Tuesday, November 4, 2008

Recovery and Muscle Soreness

Delayed-onset muscle soreness, the sore and stiff muscles you experience 24-48 hours after exercise is not a good indicator of the effectiveness of your training. In fact, it can be argued the opposite way. Muscle soreness is an indicator of your inability to tolerate training.

Many people judge the effectiveness of their training session by how sore they are the next day. Again, this is partially erroneous. Delayed-onset muscle soreness is a by-product or side effect of strenuous exercise training, especially strength training. Most of the time we accept it- it comes with the territory. Train hard get sore. Eventully, you won't get as sore as your body adapts to the regular training.

In my experience, muscle soreness can accumulate with regular training and become counter-productive. Recovery is key. If recovery is not incorporated into your overall training plan, then symptoms of over-training can start showing up (decreased performance, chronic muscle stiffness and soreness, irritability, insomnia, elevated resting heart-rate, elevated or decreased appetite, and more).

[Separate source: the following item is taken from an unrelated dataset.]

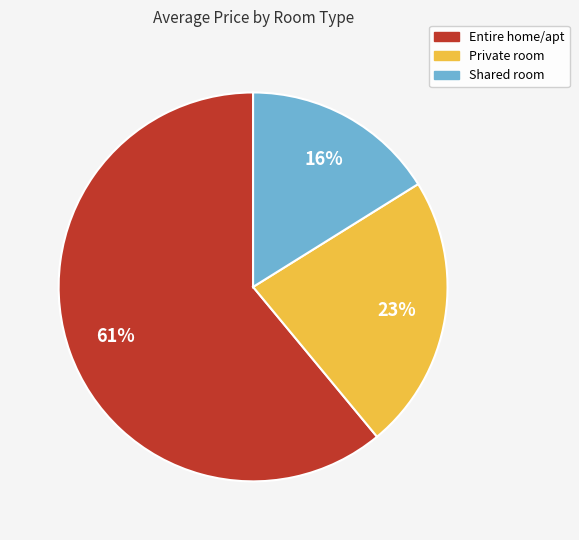

Combined, do Private room and Shared room account for over 50%?

No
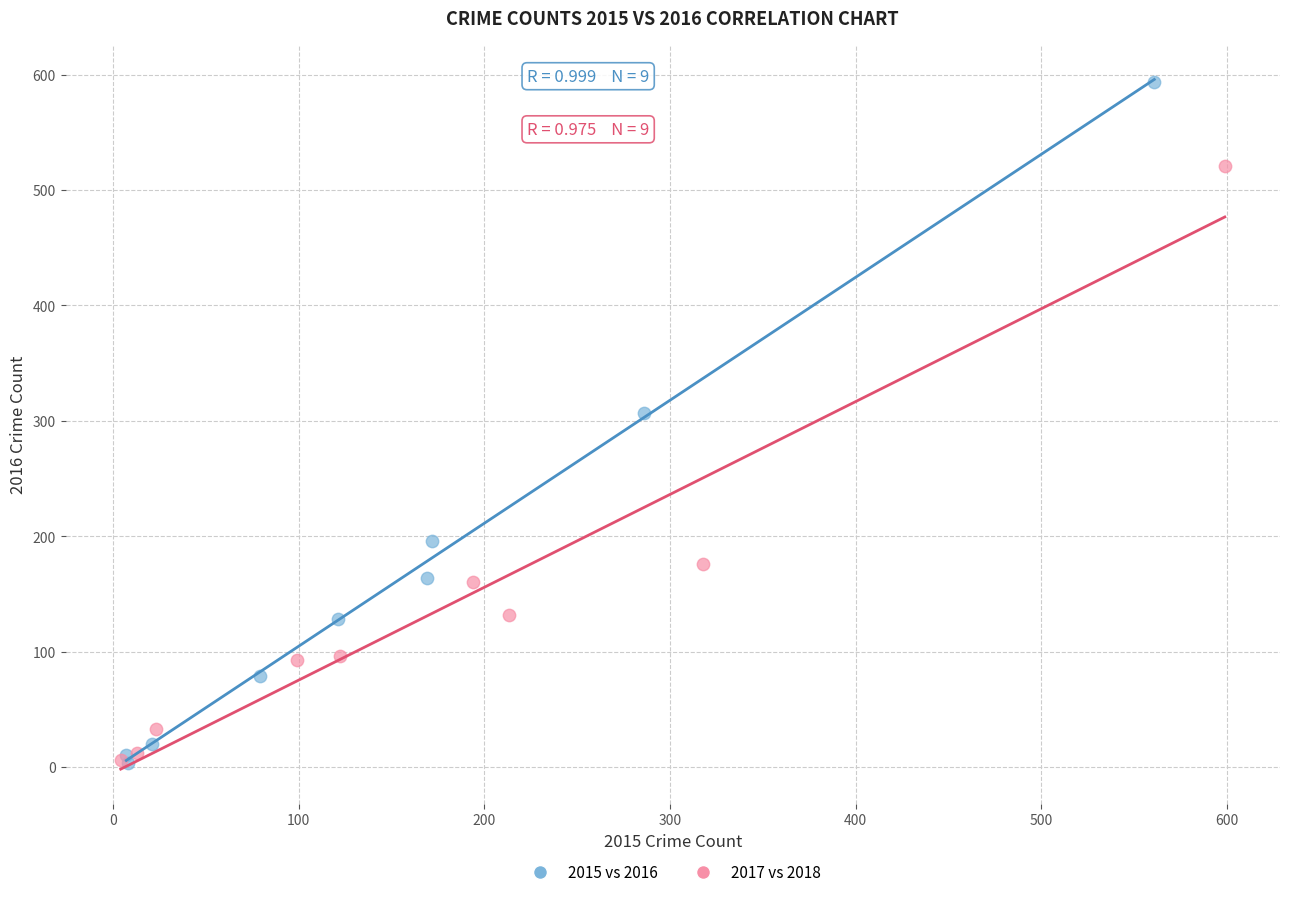

Which series contains the highest Y value?

2015 vs 2016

Proper exercise programming is key to minimize muscle soreness or at least manage it so it does not impair your performance. It has taken me many years to appreciate this. So, if you are training consistently and feel like you are not recovering from your training, maybe we need to reevaluate your training program, adjust your intensity and volume, and make an effort to add more passive and active recovery in to it.

Remember, more is not always better. Smarter is better.